I can eliminate step c) by making a) 'pci_xen_swiotlb_detect' do
what it does now and also utilize the x86_init.iommu.iommu_init.
In essence making it an IOMMU-type-ish.

The patch is on top of the other patches and the only reason I am calling
in 'pci_iommu_alloc' the 'pci_xen_swiotlb_detect' before 'pci_swiotlb_detect'
is because a user could specify 'swiotlb=force' and that would bypass the
Xen SWIOTLB detection code and end up using the wrong dma_ops (under Xen
of course). Oh, and I added a check in gart_iommu_hole_init() to stop it
from setting the iommu_init to its own.

What do you guys think?

Another option would be in 'pci_xen_swiotlb_detect' to coalesce
it with 'pci_xen_swiotlb_init' and right there do the deed.

diff --git a/arch/x86/include/asm/xen/swiotlb-xen.h b/arch/x86/include/asm/xen/swiotlb-xen.h
index 1be1ab7..07ed055 100644
--- a/arch/x86/include/asm/xen/swiotlb-xen.h
+++ b/arch/x86/include/asm/xen/swiotlb-xen.h
@@ -4,11 +4,9 @@
#ifdef CONFIG_SWIOTLB_XEN
extern int xen_swiotlb;
extern int __init pci_xen_swiotlb_detect(void);
-extern void __init pci_xen_swiotlb_init(void);
#else
#define xen_swiotlb (0)
static inline int __init pci_xen_swiotlb_detect(void) { return 0; }
-static inline void __init pci_xen_swiotlb_init(void) { }
#endif

#endif /* _ASM_X86_SWIOTLB_XEN_H */
diff --git a/arch/x86/kernel/aperture_64.c b/arch/x86/kernel/aperture_64.c
index b5d8b0b..7a3ea9a 100644
--- a/arch/x86/kernel/aperture_64.c
+++ b/arch/x86/kernel/aperture_64.c
@@ -379,6 +379,9 @@ void __init gart_iommu_hole_init(void)
int fix, slot, valid_agp = 0;
int i, node;

+ if (iommu_detected)
+ return;
+
if (gart_iommu_aperture_disabled || !fix_aperture ||
!early_pci_allowed())
return;
diff --git a/arch/x86/kernel/pci-dma.c b/arch/x86/kernel/pci-dma.c
index 9f07cfc..ef1de8e 100644
--- a/arch/x86/kernel/pci-dma.c
+++ b/arch/x86/kernel/pci-dma.c
@@ -133,7 +133,9 @@ void __init pci_iommu_alloc(void)

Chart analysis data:
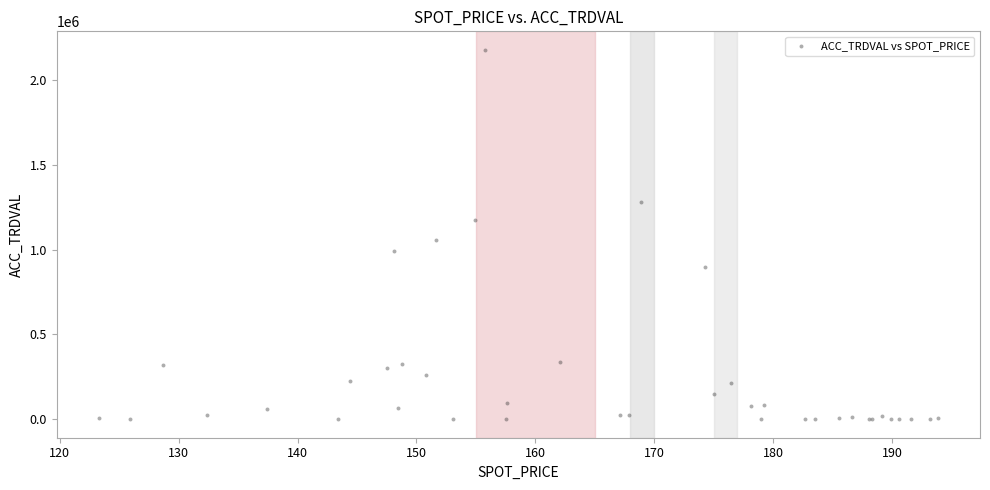

What Y value in the scatter plot is closest to 1088987?

1054295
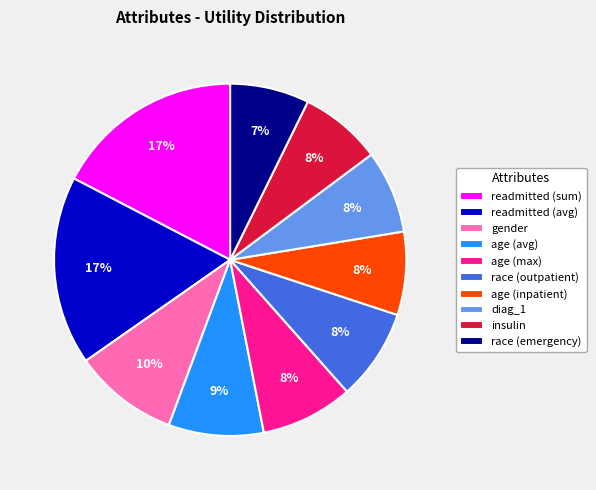

Does gender represent more than half of the total?

No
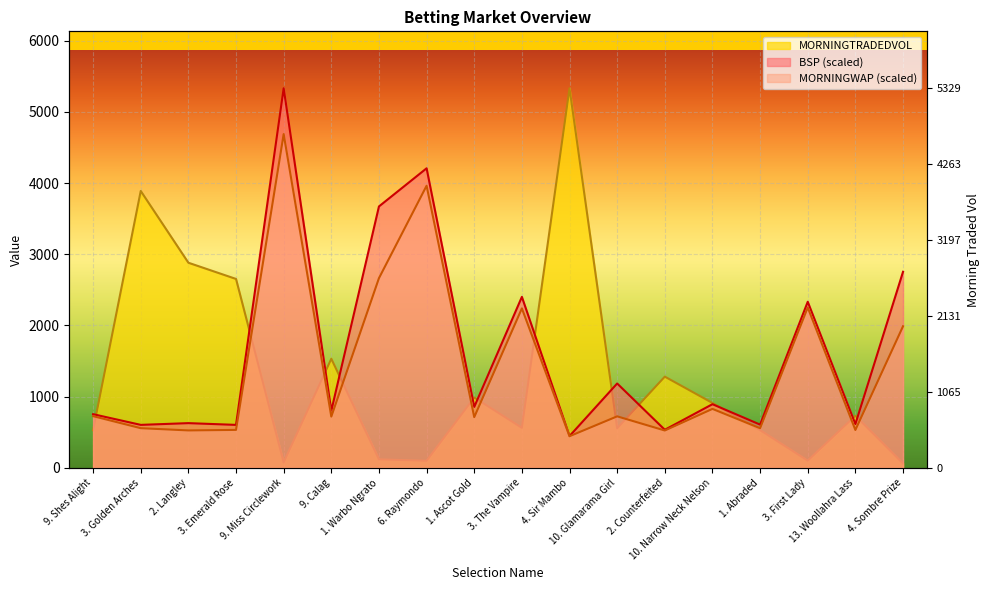

Which category has the highest value across all series?

9. Miss Circlework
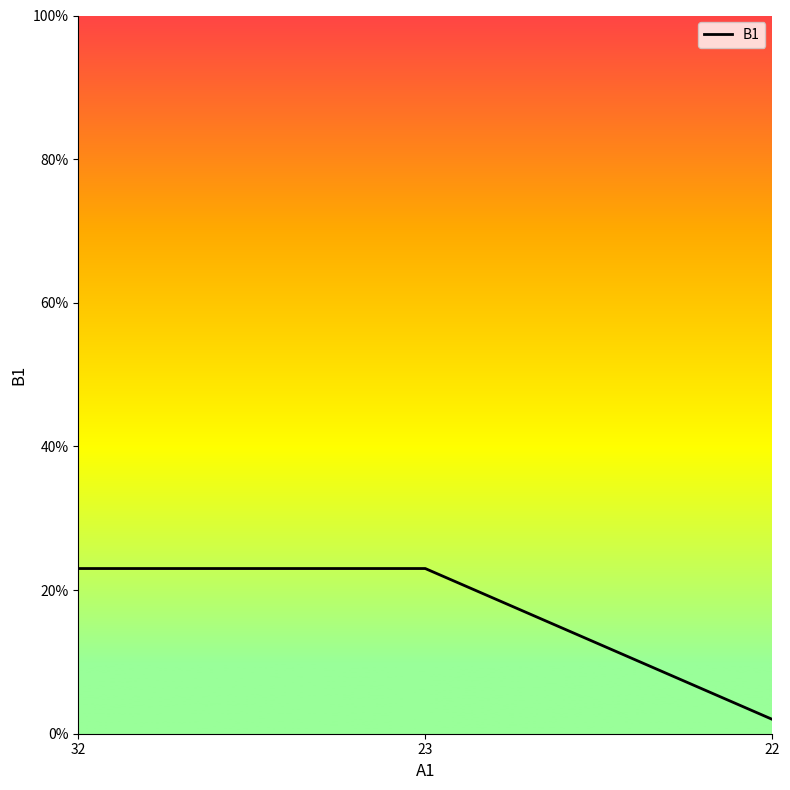

What is the greatest value displayed?

23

▸ Exercise aim: In the kernel patch message, why is 'pci_xen_swiotlb_detect' called before 'pci_swiotlb_detect' in 'pci_iommu_alloc'?

▸ Result: A user could specify 'swiotlb=force', which would bypass the Xen SWIOTLB detection code and end up using the wrong dma_ops under Xen.